---------- Dataset extract
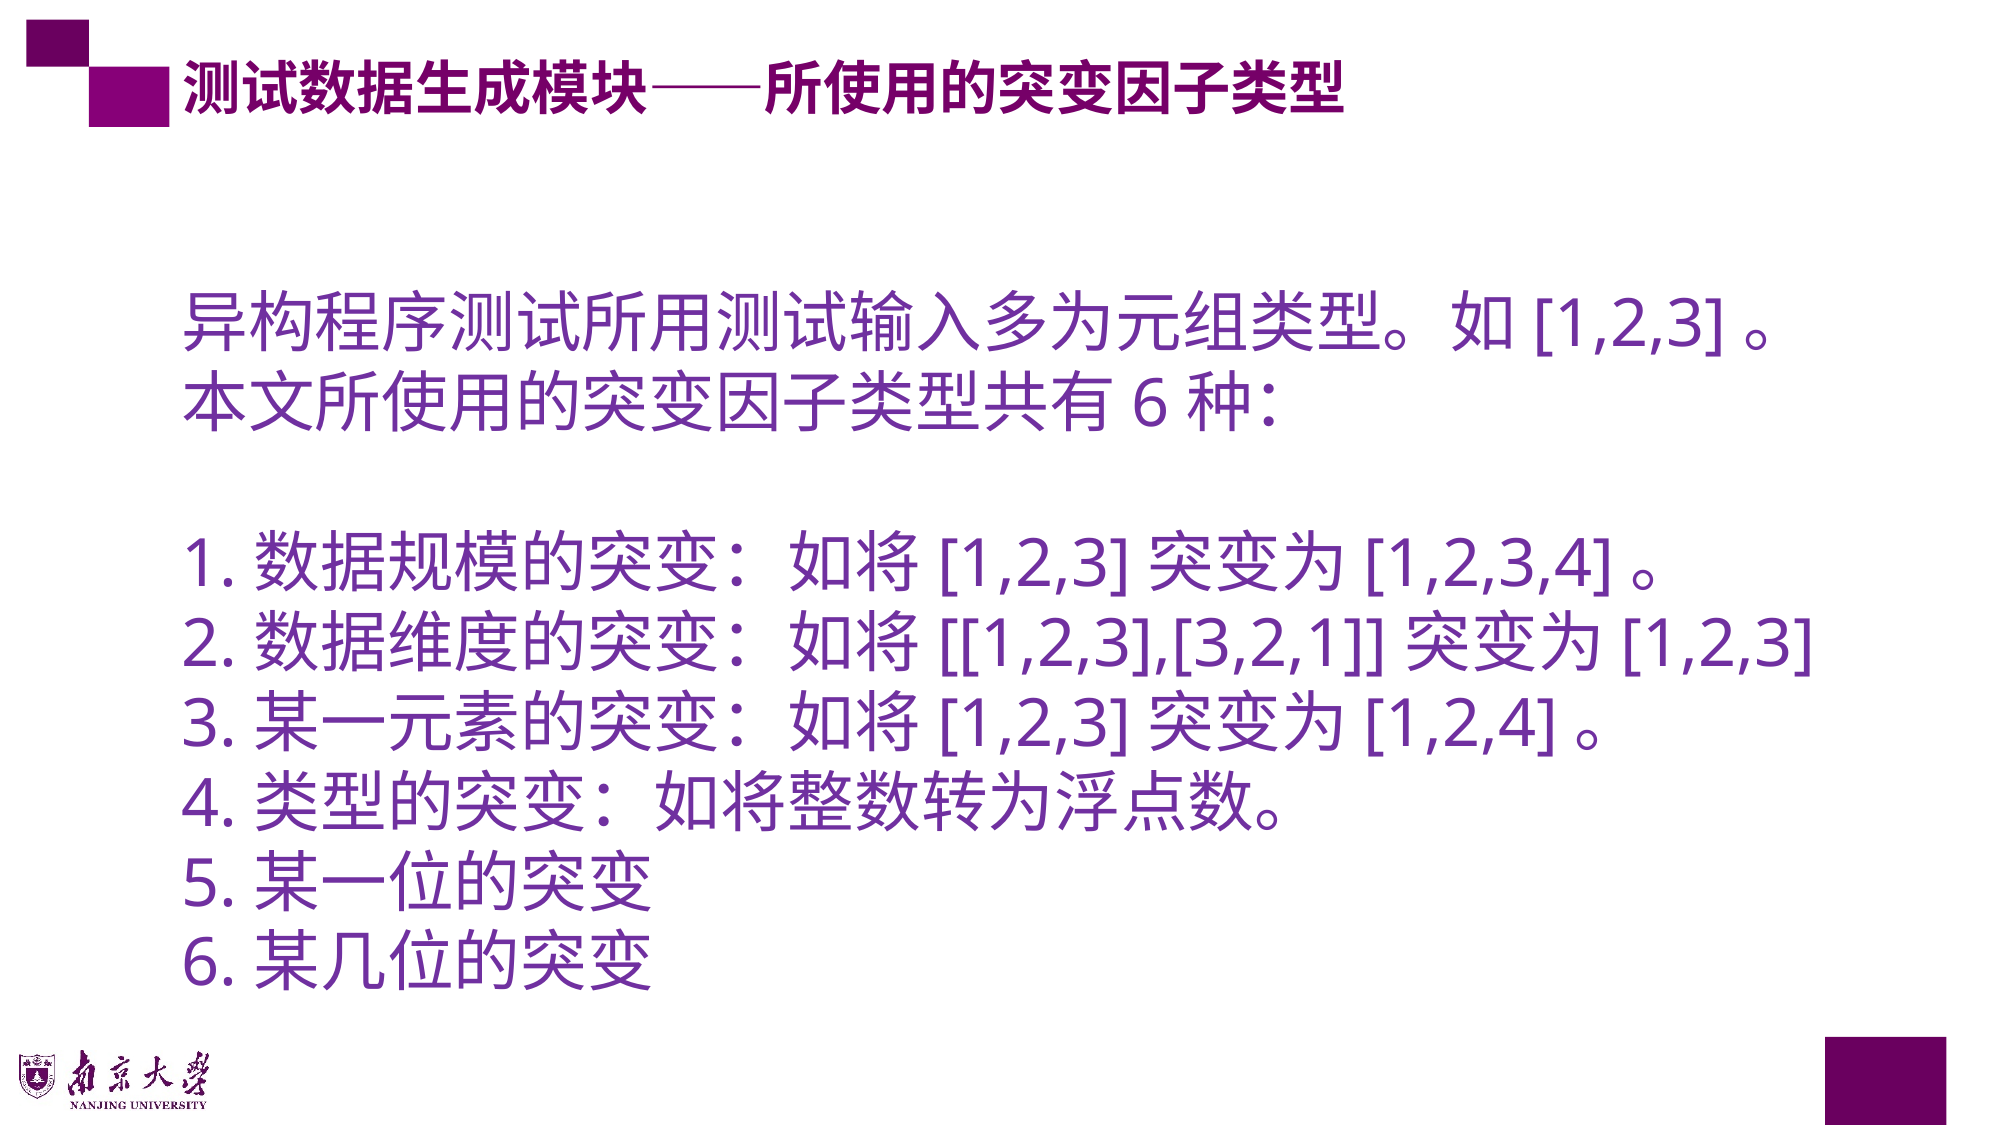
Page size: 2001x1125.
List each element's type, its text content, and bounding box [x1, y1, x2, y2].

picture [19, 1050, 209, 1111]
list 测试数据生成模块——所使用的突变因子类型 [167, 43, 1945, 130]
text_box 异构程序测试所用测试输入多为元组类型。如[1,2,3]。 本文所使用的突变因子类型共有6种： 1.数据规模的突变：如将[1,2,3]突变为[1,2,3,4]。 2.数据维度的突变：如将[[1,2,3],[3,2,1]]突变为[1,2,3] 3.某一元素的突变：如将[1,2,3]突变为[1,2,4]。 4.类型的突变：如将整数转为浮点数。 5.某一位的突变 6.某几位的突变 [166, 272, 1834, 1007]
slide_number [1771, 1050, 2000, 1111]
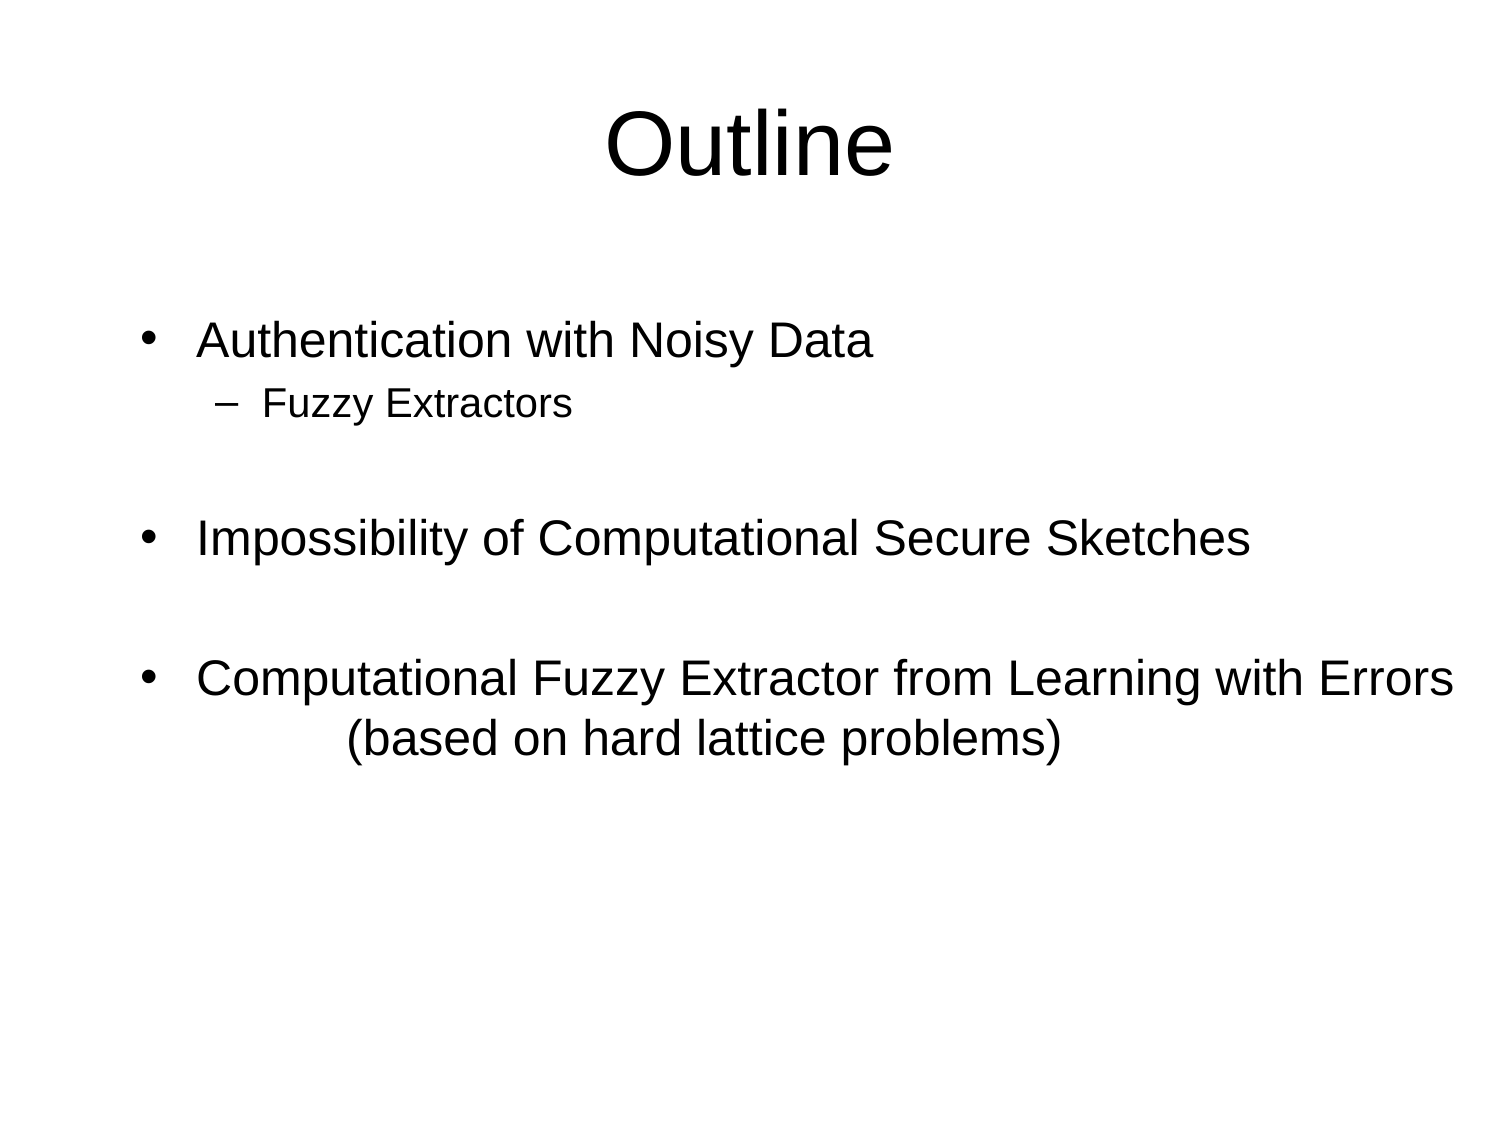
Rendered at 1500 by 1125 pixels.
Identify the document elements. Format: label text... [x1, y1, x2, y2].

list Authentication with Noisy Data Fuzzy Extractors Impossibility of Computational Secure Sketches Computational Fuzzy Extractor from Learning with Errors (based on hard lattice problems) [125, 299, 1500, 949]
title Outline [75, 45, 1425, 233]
--------------------
---------- Dataset extract
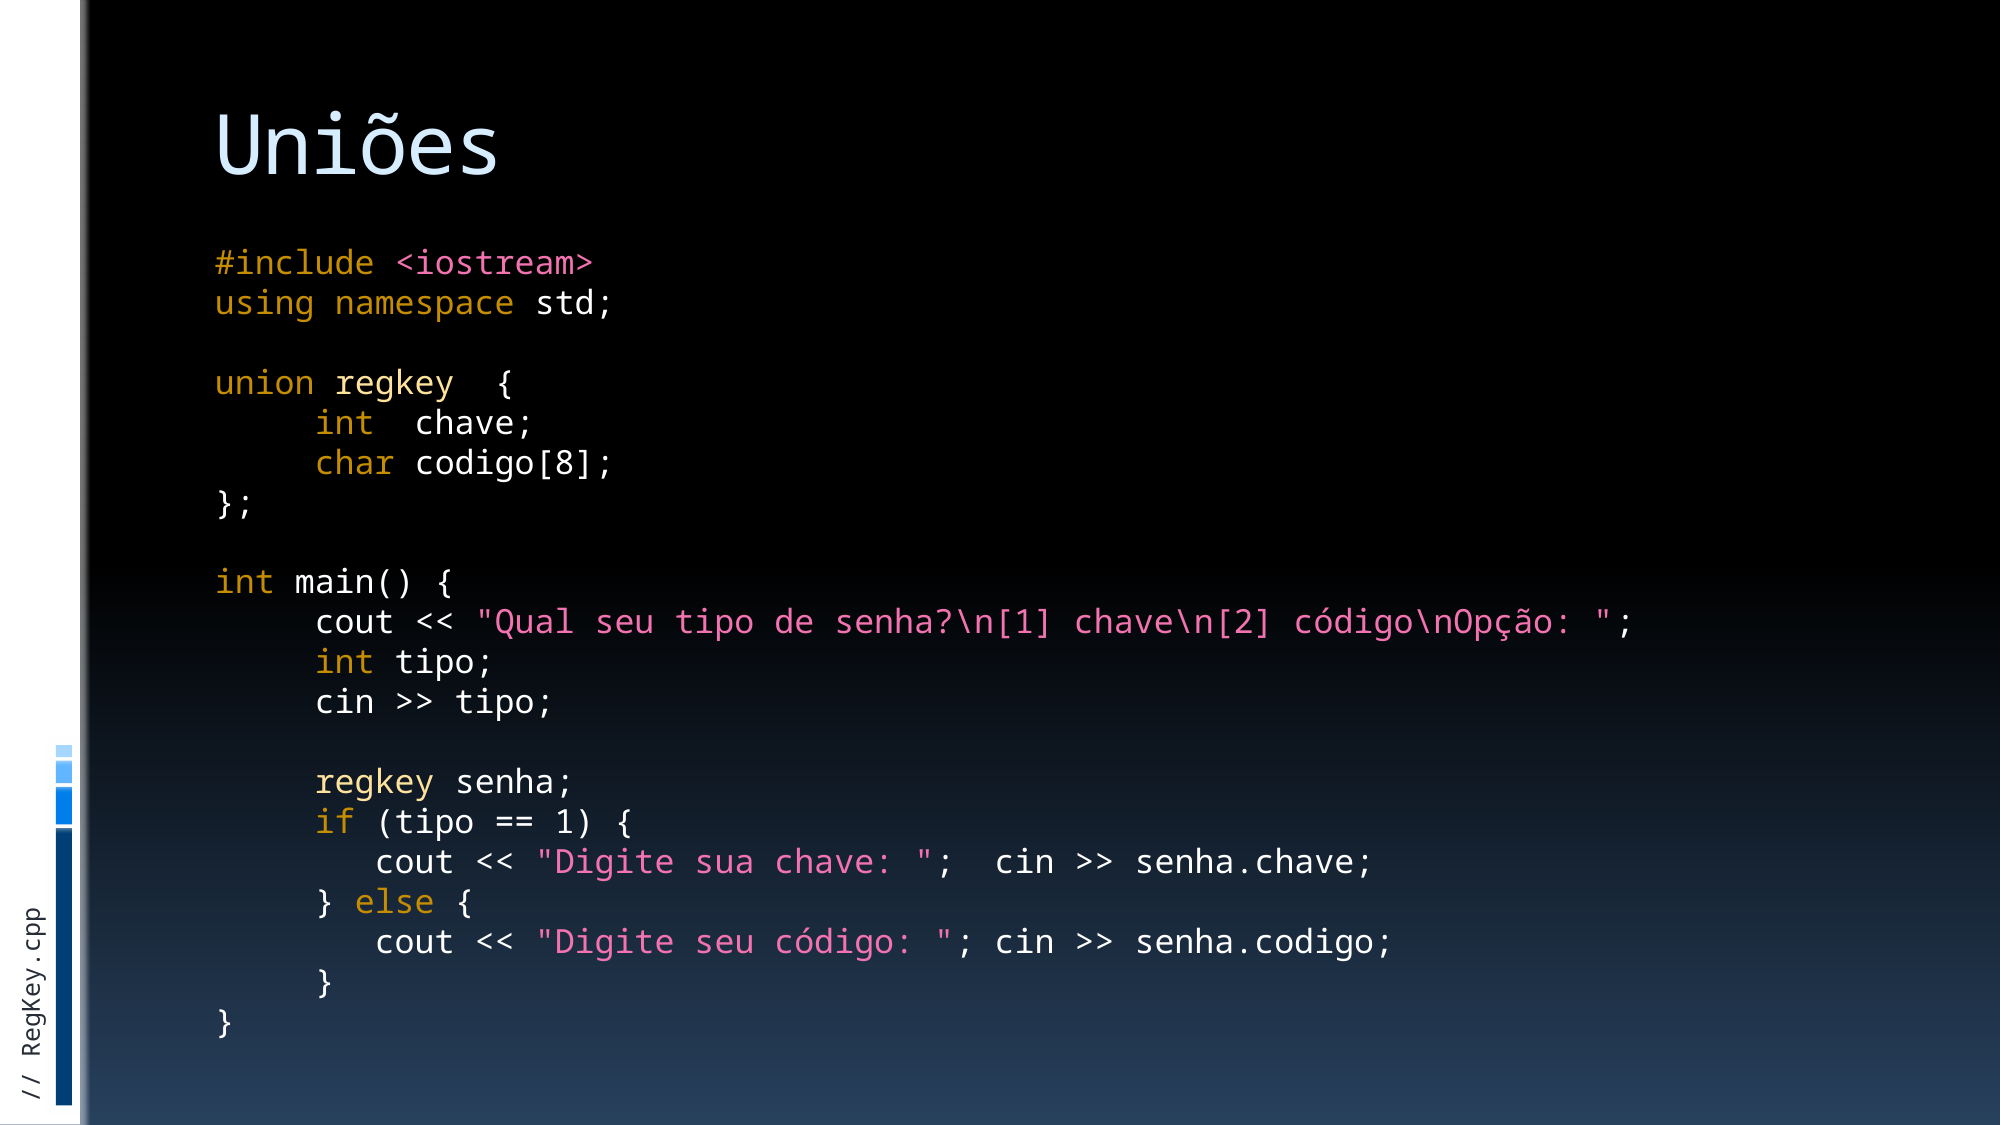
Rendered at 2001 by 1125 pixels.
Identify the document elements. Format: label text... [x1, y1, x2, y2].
--------------------
---------- Dataset extract
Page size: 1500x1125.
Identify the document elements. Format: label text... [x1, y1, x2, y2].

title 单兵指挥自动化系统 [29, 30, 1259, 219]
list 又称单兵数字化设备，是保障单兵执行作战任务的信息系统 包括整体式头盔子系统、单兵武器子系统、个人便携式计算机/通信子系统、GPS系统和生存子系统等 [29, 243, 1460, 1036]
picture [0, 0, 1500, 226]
--------------------
Your assignment >>
Every line above that holds the string "pixels" should be copied out.

Result below >>
Rendered at 1500 by 1125 pixels.
Rendered at 2001 by 1125 pixels.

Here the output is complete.